LONDON -- Britain will send a land force of 26,000 troops, about a quarter of its army, to the Persian Gulf region in preparation for possible military action against Iraq, Defense Secretary Geoff Hoon said Monday.
The deployment is a dramatic increase in Britain's military mobilization for any Iraq war. Britain had already sent a Naval force with about 3,000 Royal Marines and 5,000 sailors toward the Gulf for training.
Hoon announced the large deployment in the House of Commons, where there has been strong opposition from his own Labor Party against a U.S.-led war against Iraq without U.N. approval.
The deployment, which will take place in the coming weeks, would include 120 Challenger tanks and 150 Warrior armored personnel carriers, Hoon told Parliament.
Hoon did not say where the troops would be sent in the Gulf, and a Ministry of Defense spokeswoman also refused to disclose that information for security reasons. She said the 26,000 soldiers being committed made up one-quarter of the army.
The total British deployment is still much smaller than the 48,000 troops Britain sent to the 1991 Gulf War.
Additional reservists also will be called out in the coming weeks to support these troops, Hoon told the legislators.
A deployment on this scale is "no ordinary measure," Hoon said. But "a decision to employ force has not been taken, nor is such a decision imminent or inevitable," he said.
Britain has been the strongest supporter of the United States' tough stance toward Iraq. Washington and London have threatened to use force to disarm Iraq if it does not give up chemical, biological and nuclear weapons programs, as required by U.N. Security Council resolutions.
Iraq maintains it has no banned weapons.
Britain already has dispatched its biggest naval task group in 20 years toward the Gulf for long-planned training exercises. The flotilla includes several warships, a helicopter carrier and a submarine, and is carrying a total of 3,000 Royal Marines and be manned by some 5,000 sailors.

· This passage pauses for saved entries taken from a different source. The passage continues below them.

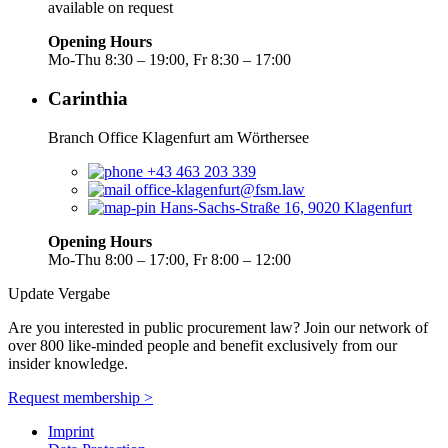
available on request
Opening Hours
Mo-Thu 8:30 – 19:00, Fr 8:30 – 17:00
Carinthia
Branch Office Klagenfurt am Wörthersee
+43 463 203 339
office-klagenfurt@fsm.law
Hans-Sachs-Straße 16, 9020 Klagenfurt
Opening Hours
Mo-Thu 8:00 – 17:00, Fr 8:00 – 12:00
Update Vergabe
Are you interested in public procurement law? Join our network of
over 800 like-minded people and benefit exclusively from our
insider knowledge.
Request membership >
Imprint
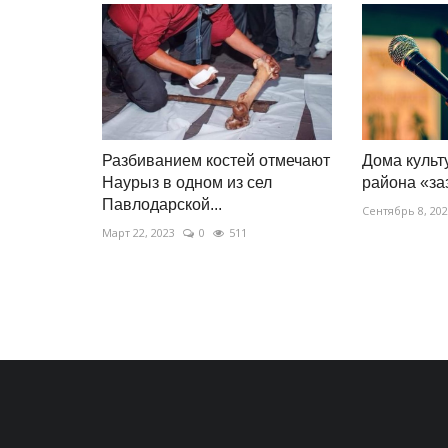
Разбиванием костей отмечают
Дома культ
Наурыз в одном из сел
района «за
Павлодарской...
Сентябрь 8, 20
Март 22, 2023
0
511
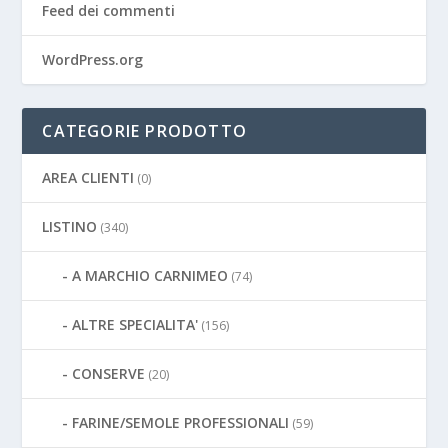
Feed dei commenti
WordPress.org
CATEGORIE PRODOTTO
AREA CLIENTI
(0)
LISTINO
(340)
A MARCHIO CARNIMEO
(74)
ALTRE SPECIALITA'
(156)
CONSERVE
(20)
FARINE/SEMOLE PROFESSIONALI
(59)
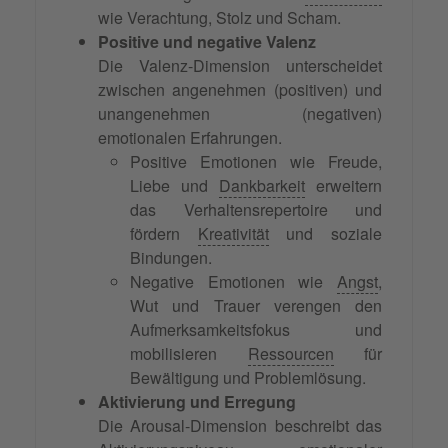
wie Verachtung, Stolz und Scham.
Positive und negative Valenz
Die Valenz-Dimension unterscheidet
zwischen angenehmen (positiven) und
unangenehmen (negativen)
emotionalen Erfahrungen.
Positive Emotionen wie Freude,
Liebe und
Dankbarkeit
erweitern
das Verhaltensrepertoire und
fördern
Kreativität
und soziale
Bindungen.
Negative Emotionen wie
Angst
,
Wut und Trauer verengen den
Aufmerksamkeitsfokus und
mobilisieren
Ressourcen
für
Bewältigung und Problemlösung.
Aktivierung und Erregung
Die Arousal-Dimension beschreibt das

Britain also will deploy 14 fighter jets to Iraq's neighbor, Jordan, later this month for a long-planned military exercise with the Jordanian air force.

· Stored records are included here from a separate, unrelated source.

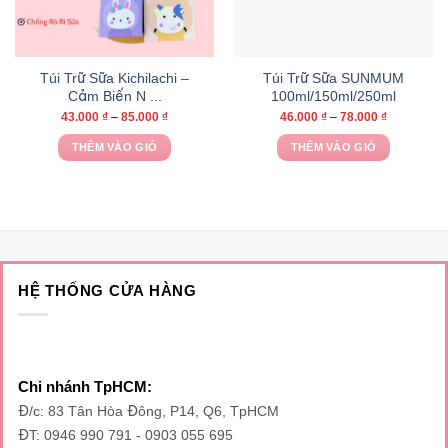
Túi Trữ Sữa Kichilachi –
Túi Trữ Sữa SUNMUM
Cảm Biến N ...
100ml/150ml/250ml
43.000
₫
–
85.000
₫
46.000
₫
–
78.000
₫
THÊM VÀO GIỎ
THÊM VÀO GIỎ
Sản
Sản
phẩm
phẩm
này
này
có
có
nhiều
nhiều
biến
biến
HỆ THỐNG CỬA HÀNG
thể.
thể.
Các
Các
tùy
tùy
chọn
chọn
có
có
Chi nhánh TpHCM:
thể
thể
Đ/c: 83 Tân Hòa Đông, P14, Q6, TpHCM
được
được
ĐT: 0946 990 791 - 0903 055 695
chọn
chọn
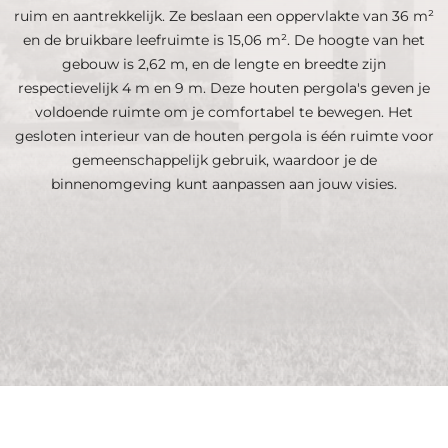
ruim en aantrekkelijk. Ze beslaan een oppervlakte van 36 m²
en de bruikbare leefruimte is 15,06 m². De hoogte van het
gebouw is 2,62 m, en de lengte en breedte zijn
respectievelijk 4 m en 9 m. Deze houten pergola's geven je
voldoende ruimte om je comfortabel te bewegen. Het
gesloten interieur van de houten pergola is één ruimte voor
gemeenschappelijk gebruik, waardoor je de
binnenomgeving kunt aanpassen aan jouw visies.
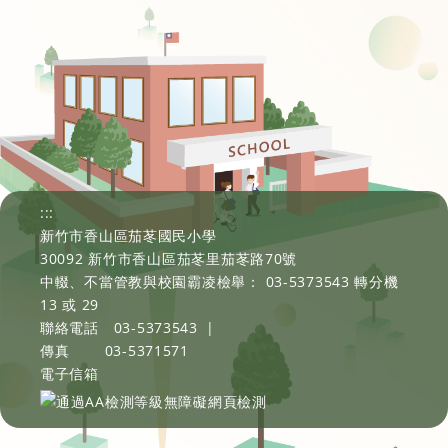
:::
新竹市香山區茄苳國民小學
30092 新竹市香山區茄苳里茄苳路70號
中輟、不當管教與校園霸凌檢舉： 03-5373543 轉分機
13 或 29
聯絡電話
03-5373543
|
傳真
03-5371571
電子信箱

Earlier Monday, Foreign Secretary Jack Straw supported U.S. suggestions that Saddam go into exile to avoid military action against Iraq.
"I think it is a very sensible suggestion which we have got to examine," Straw told British Broadcasting Corp. radio.

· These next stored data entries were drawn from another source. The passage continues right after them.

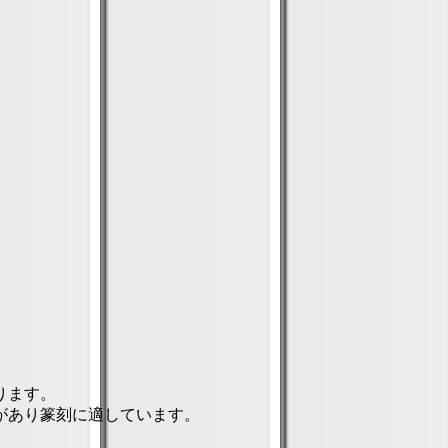
ります。
があり篆刻に適しています。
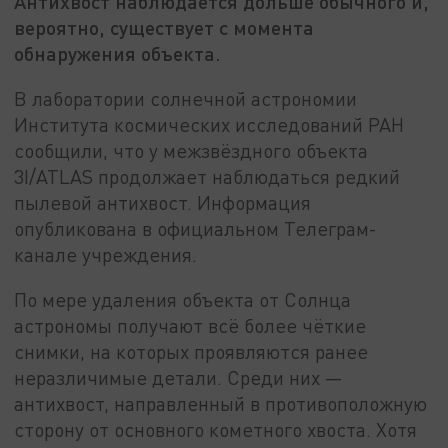
Антихвост наблюдается дольше обычного и,
вероятно, существует с момента
обнаружения объекта.
В лаборатории солнечной астрономии
Института космических исследований РАН
сообщили, что у межзвёздного объекта
3I/ATLAS продолжает наблюдаться редкий
пылевой антихвост. Информация
опубликована в официальном Телеграм-
канале учреждения.
По мере удаления объекта от Солнца
астрономы получают всё более чёткие
снимки, на которых проявляются ранее
неразличимые детали. Среди них —
антихвост, направленный в противоположную
сторону от основного кометного хвоста. Хотя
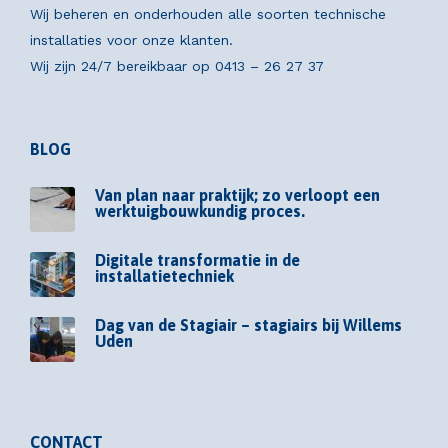
Wij beheren en onderhouden alle soorten technische
installaties voor onze klanten.
Wij zijn 24/7 bereikbaar op
0413 – 26 27 37
BLOG
Van plan naar praktijk; zo verloopt een
werktuigbouwkundig proces.
Digitale transformatie in de
installatietechniek
Dag van de Stagiair – stagiairs bij Willems
Uden
CONTACT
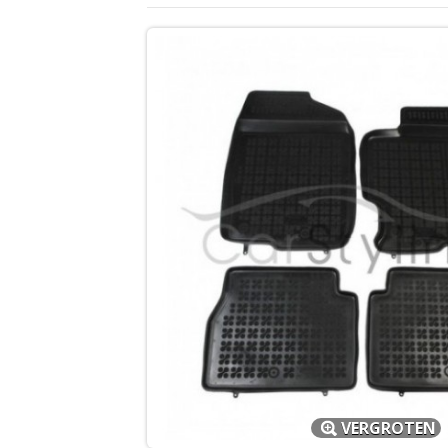
VERGROTEN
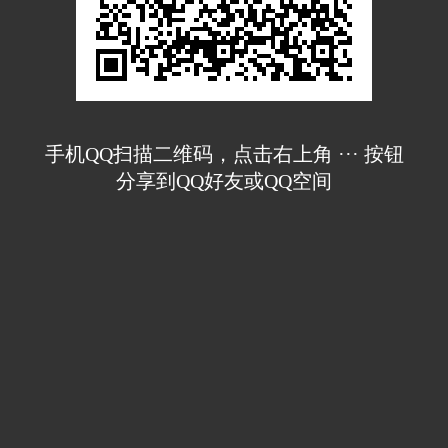
手机QQ扫描二维码，点击右上角 ··· 按钮
分享到QQ好友或QQ空间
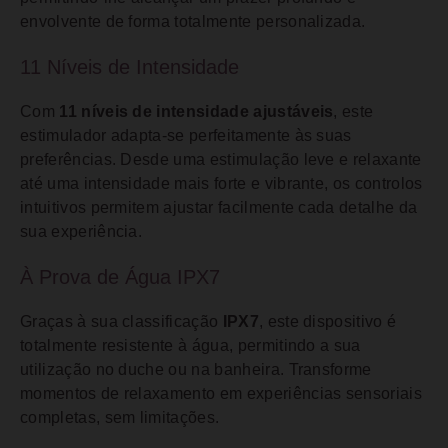
envolvente de forma totalmente personalizada.
11 Níveis de Intensidade
Com
11 níveis de intensidade ajustáveis
, este
estimulador adapta-se perfeitamente às suas
preferências. Desde uma estimulação leve e relaxante
até uma intensidade mais forte e vibrante, os controlos
intuitivos permitem ajustar facilmente cada detalhe da
sua experiência.
À Prova de Água IPX7
Graças à sua classificação
IPX7
, este dispositivo é
totalmente resistente à água, permitindo a sua
utilização no duche ou na banheira. Transforme
momentos de relaxamento em experiências sensoriais
completas, sem limitações.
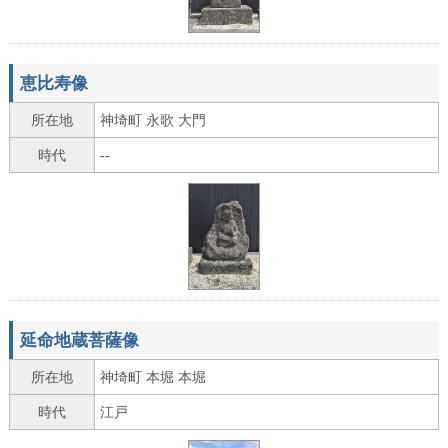
恵比寿像
所在地
神埼町 永歌 大門
時代
--
延命地蔵菩薩像
所在地
神埼町 本堀 本堀
時代
江戸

U.S. Secretary of Defense Donald H. Rumsfeld said over the weekend that Saddam's flight from Baghdad would be a "fair trade" for avoiding military conflict.
Straw said it would be "unpalatable to see any degree of immunity being offered to the Saddam Hussein regime."
But he said he agreed with Rumsfeld's assessment, adding: "If the alternative is a war, I think most people would swallow hard and accept that it was in his words a fair trade."
"War is literally a last choice and we want to do everything we can to resolve this issue of Iraq's disarmament of its weapons of mass destruction by peaceful means," Straw added. "But we have to keep turning up the pressure because it's only pressure that Iraq responds to."